Barcellona
Inaugurata la stagione con il Macbeth verdiano
Come al solito, due compagnie di canto si alternano per un totale di undici recite. L'allestimento di Christof Loy, già visto a Ginevra, ha un po' di tutto: un'atmosfera claustrofobica in bianco e nero, ‘gotica', che ci sta benissimo e che alcuno ha trovato stile Rebecca di Hitchcock (non il sottoscritto), ma la scena unica provoca delle inutili forzature: l'assassinio di Banquo è piazzato in mezzo alla sala di festa per il brindisi; inoltre le cose si complicano senz'alcuna necessità, nelle arie c'è sempre qualcuno che le fa diventare un duetto tra solista e personaggio muto o la regìa parte in più di una direzione: Le streghe, ovviamente: alcune travestite, qualche nudo che non guasta ma non si sa cosa ci stia a fare, l'inserviente dei Macbeth – qui anche araldo e sicario – onnipresente e non si sa se capo o seguace delle ‘misteriose donne'. Non male, ma pedante. Tre sipari dividevano il palcoscenico e in molti momenti il cantante o i cantanti restavano opportunamente sul proscenio a cantare le loro scene più difficili. Interessante invece il lavoro sui personaggi, non solo la coppia colpevole.

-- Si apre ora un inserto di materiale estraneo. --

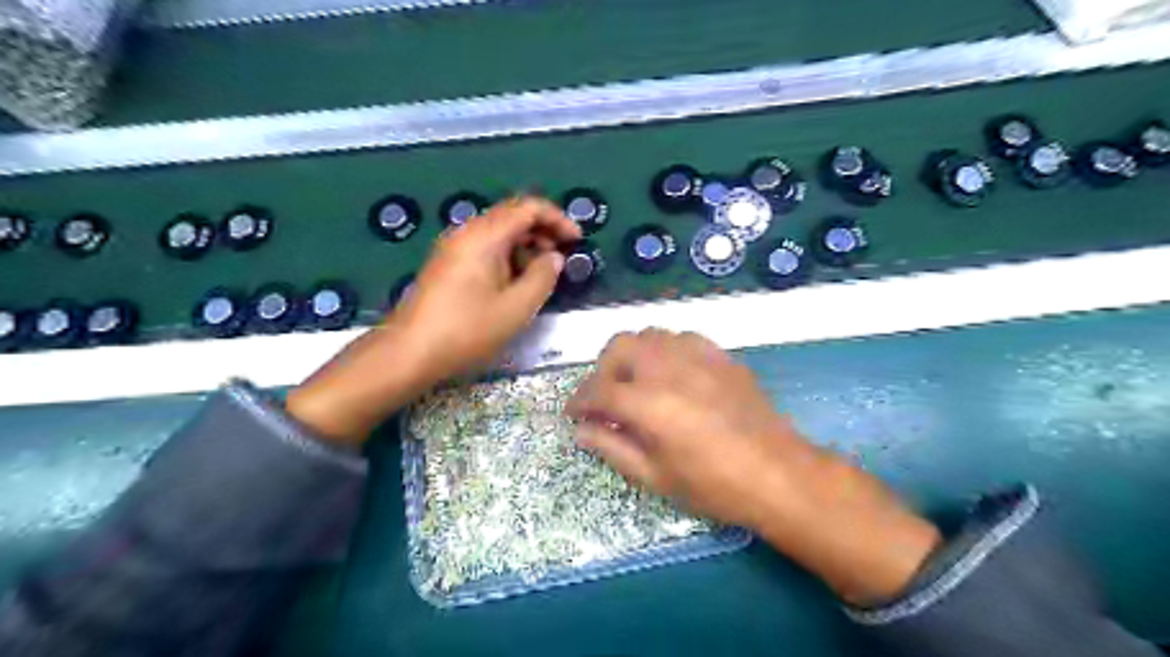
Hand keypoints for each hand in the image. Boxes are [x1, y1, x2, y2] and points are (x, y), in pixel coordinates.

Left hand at [391, 194, 583, 377]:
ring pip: (498, 232)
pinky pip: (484, 247)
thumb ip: (543, 277)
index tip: (577, 240)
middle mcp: (467, 232)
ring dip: (525, 245)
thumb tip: (554, 258)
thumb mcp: (516, 307)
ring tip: (542, 274)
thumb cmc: (467, 330)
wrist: (410, 351)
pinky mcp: (448, 263)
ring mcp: (454, 247)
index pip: (528, 207)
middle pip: (512, 215)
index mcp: (485, 235)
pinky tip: (515, 282)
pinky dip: (507, 256)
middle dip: (543, 231)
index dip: (557, 218)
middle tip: (563, 257)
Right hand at [568, 329, 937, 605]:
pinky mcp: (719, 355)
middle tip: (606, 398)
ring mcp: (696, 355)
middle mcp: (666, 368)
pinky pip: (680, 338)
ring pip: (649, 335)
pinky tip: (672, 374)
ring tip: (637, 383)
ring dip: (633, 356)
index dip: (579, 401)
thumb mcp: (654, 476)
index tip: (574, 414)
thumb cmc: (712, 484)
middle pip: (618, 346)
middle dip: (603, 370)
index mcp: (646, 402)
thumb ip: (612, 447)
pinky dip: (664, 350)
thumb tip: (581, 431)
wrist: (777, 474)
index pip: (597, 390)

La concertazione di Giampaolo Bisanti non era forse geniale ma si molto corretta e l'orchestra suonava bene, cosa che va sottolineata. Il coro (istruito da Conxita García) molto bravo soprattutto negli ultimi atti: ‘Patria oppressa' è stato un momento magico. Siccome qui la fine era quella della prima versione non c'è stato il grande momento del coro che Verdi scrisse per Parigi.
Accettabili i comprimari, tra i quali spiccavano Albert Casals (Malcolm), Anna Puche (Dama) e soprattutto Marc Canturri che cantava poco ma era omnipresente sul palcoscenico e sempre con tanto da fare.
Ludovic Tézier si misurava per la prima volta con il protagonista con ottimi risultati, la nobiltà del porgere, la bellezza della voce, ma è chiaro che l'interpretazione crescerà dopo questo primo contatto pubblico. Luca Salsi invece ha dalla sua una grande dimestichezza con il ruolo ed è stato molto bravo anche se con qualche eccesso ‘preverista' in alcuni momenti e quindi al suo eroe – negativo certo ma non perciò meno nobile – mancava qualche volta la classe. Martina Serafin debuttava anch'essa la Lady: ancora una volta si è avverato che il primo Verdi non fa per lei. Meglio senz'altro della tremenda Abigaille del Nabucco di esattamente un anno fa, si rifugiava nella sua intelligenza per aggirare i momenti che la superavano, e quindi a soffrire era la linea di canto: non si parli del re bemolle del sonnambulismo... mai sentita la prima e più lunga parte de ‘La luce langue' in una forma diciamo ‘espressionista'. Tatiana Serjan, da canto suo, era formidabile. L'acuto è forse più metallico e meno rigoglioso di prima, ma la cantante risolve bene tutte le insidie della parte senza cercare compromessi, compreso, qui sì, il benedetto re bemolle di cui sopra in pianissimo, ed adoperava con grande effetto un centro e grave importanti e non artefatti come quelli della collega.
Molto bene Vitalij Kowaljov nei panni di Banquo, ma potrebbe migliorare un po' certe consonanti della lingua di Dante; note dolenti invece per Alessandro Guerzoni nello stesso ruolo, e una parte del pubblico dimostrava chiaramente di non gradire la prestazione dopo l'aria. Bene il Macduff di Saimir Pirgu, ma la voce è troppo leggera per la parte; preferibile comunque alla prestazione di Teodor Ilincai, che avrà certo più volume, ma dei problemi di emissione (l'inizio del recitativo ‘O figli' era terribile) e un fraseggio più che generico.
Jorge Binaghi
14/10/2016
Le foto del servizio sono di Antonio Bofill.